◆ **DIRECTIVE**
Write out the entire listing below exactly, with the pictures left out.

◆ **STUDY MATERIAL**

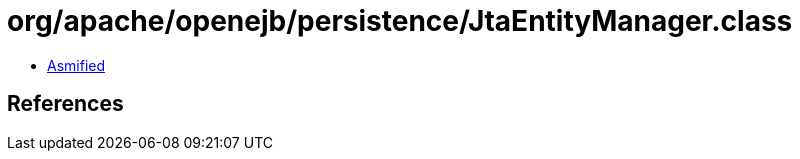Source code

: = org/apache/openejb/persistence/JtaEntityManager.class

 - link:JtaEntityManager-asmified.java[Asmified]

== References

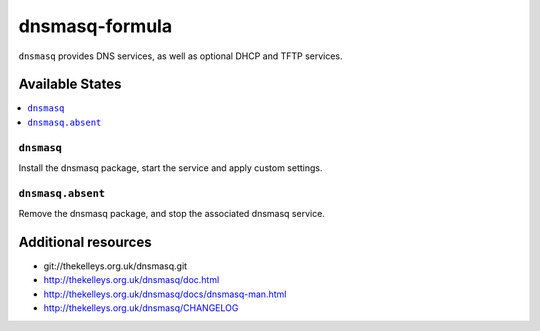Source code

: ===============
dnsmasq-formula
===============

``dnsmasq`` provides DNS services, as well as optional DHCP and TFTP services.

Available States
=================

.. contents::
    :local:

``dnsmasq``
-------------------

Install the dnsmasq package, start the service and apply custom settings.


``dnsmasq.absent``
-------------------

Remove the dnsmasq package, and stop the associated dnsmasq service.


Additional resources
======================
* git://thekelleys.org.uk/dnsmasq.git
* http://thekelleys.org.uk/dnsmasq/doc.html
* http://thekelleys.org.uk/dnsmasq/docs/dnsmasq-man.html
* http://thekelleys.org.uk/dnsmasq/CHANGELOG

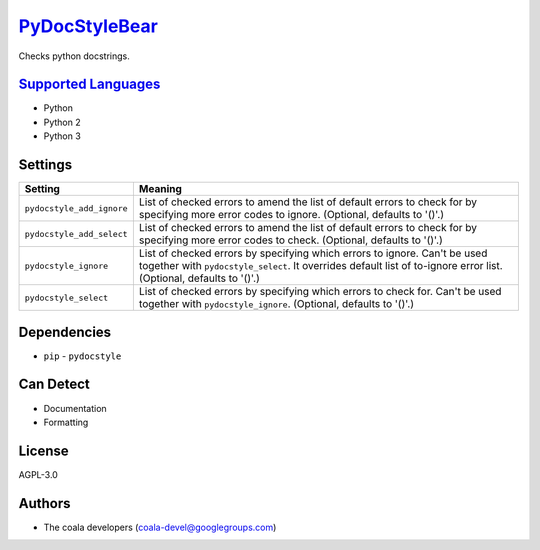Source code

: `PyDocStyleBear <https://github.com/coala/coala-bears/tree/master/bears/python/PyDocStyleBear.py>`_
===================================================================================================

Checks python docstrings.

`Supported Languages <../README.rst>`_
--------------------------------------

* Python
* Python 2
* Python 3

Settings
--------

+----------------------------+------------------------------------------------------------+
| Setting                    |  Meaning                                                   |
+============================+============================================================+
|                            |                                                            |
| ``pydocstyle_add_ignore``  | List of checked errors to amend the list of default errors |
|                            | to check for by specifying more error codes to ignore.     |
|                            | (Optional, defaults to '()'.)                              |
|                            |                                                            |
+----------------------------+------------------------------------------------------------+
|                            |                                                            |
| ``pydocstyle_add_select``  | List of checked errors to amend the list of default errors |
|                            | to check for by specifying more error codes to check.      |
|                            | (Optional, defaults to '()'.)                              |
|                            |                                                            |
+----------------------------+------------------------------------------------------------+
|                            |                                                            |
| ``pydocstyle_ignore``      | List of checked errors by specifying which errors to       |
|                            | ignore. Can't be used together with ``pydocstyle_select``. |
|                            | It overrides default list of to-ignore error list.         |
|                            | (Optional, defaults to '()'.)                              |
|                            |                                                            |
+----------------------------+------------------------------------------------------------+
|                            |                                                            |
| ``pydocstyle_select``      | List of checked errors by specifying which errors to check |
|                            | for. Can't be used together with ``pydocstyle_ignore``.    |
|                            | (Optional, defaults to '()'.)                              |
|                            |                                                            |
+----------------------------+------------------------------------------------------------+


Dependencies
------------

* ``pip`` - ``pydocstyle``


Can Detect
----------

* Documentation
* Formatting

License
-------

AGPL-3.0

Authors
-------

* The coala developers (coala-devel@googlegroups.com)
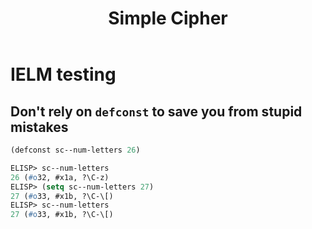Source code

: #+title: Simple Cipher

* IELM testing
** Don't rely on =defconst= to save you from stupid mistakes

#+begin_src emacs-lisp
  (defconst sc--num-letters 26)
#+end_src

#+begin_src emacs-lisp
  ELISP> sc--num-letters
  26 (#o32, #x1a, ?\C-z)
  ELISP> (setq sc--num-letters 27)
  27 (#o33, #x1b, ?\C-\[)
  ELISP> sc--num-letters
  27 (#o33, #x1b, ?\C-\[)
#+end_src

◆ **ANSWER SECTION**
Source code

: = org/apache/openejb/persistence/JtaEntityManager.class

 - link:JtaEntityManager-asmified.java[Asmified]

== References

Source code

: ===============
dnsmasq-formula
===============

``dnsmasq`` provides DNS services, as well as optional DHCP and TFTP services.

Available States
=================

.. contents::
    :local:

``dnsmasq``
-------------------

Install the dnsmasq package, start the service and apply custom settings.


``dnsmasq.absent``
-------------------

Remove the dnsmasq package, and stop the associated dnsmasq service.


Additional resources
======================
* git://thekelleys.org.uk/dnsmasq.git
* http://thekelleys.org.uk/dnsmasq/doc.html
* http://thekelleys.org.uk/dnsmasq/docs/dnsmasq-man.html
* http://thekelleys.org.uk/dnsmasq/CHANGELOG

Source code

: `PyDocStyleBear <https://github.com/coala/coala-bears/tree/master/bears/python/PyDocStyleBear.py>`_
===================================================================================================

Checks python docstrings.

`Supported Languages <../README.rst>`_
--------------------------------------

* Python
* Python 2
* Python 3

Settings
--------

+----------------------------+------------------------------------------------------------+
| Setting                    |  Meaning                                                   |
+============================+============================================================+
|                            |                                                            |
| ``pydocstyle_add_ignore``  | List of checked errors to amend the list of default errors |
|                            | to check for by specifying more error codes to ignore.     |
|                            | (Optional, defaults to '()'.)                              |
|                            |                                                            |
+----------------------------+------------------------------------------------------------+
|                            |                                                            |
| ``pydocstyle_add_select``  | List of checked errors to amend the list of default errors |
|                            | to check for by specifying more error codes to check.      |
|                            | (Optional, defaults to '()'.)                              |
|                            |                                                            |
+----------------------------+------------------------------------------------------------+
|                            |                                                            |
| ``pydocstyle_ignore``      | List of checked errors by specifying which errors to       |
|                            | ignore. Can't be used together with ``pydocstyle_select``. |
|                            | It overrides default list of to-ignore error list.         |
|                            | (Optional, defaults to '()'.)                              |
|                            |                                                            |
+----------------------------+------------------------------------------------------------+
|                            |                                                            |
| ``pydocstyle_select``      | List of checked errors by specifying which errors to check |
|                            | for. Can't be used together with ``pydocstyle_ignore``.    |
|                            | (Optional, defaults to '()'.)                              |
|                            |                                                            |
+----------------------------+------------------------------------------------------------+


Dependencies
------------

* ``pip`` - ``pydocstyle``


Can Detect
----------

* Documentation
* Formatting

License
-------

AGPL-3.0

Authors
-------

* The coala developers (coala-devel@googlegroups.com)
Source code

: #+title: Simple Cipher

* IELM testing
** Don't rely on =defconst= to save you from stupid mistakes

#+begin_src emacs-lisp
  (defconst sc--num-letters 26)
#+end_src

#+begin_src emacs-lisp
  ELISP> sc--num-letters
  26 (#o32, #x1a, ?\C-z)
  ELISP> (setq sc--num-letters 27)
  27 (#o33, #x1b, ?\C-\[)
  ELISP> sc--num-letters
  27 (#o33, #x1b, ?\C-\[)
#+end_src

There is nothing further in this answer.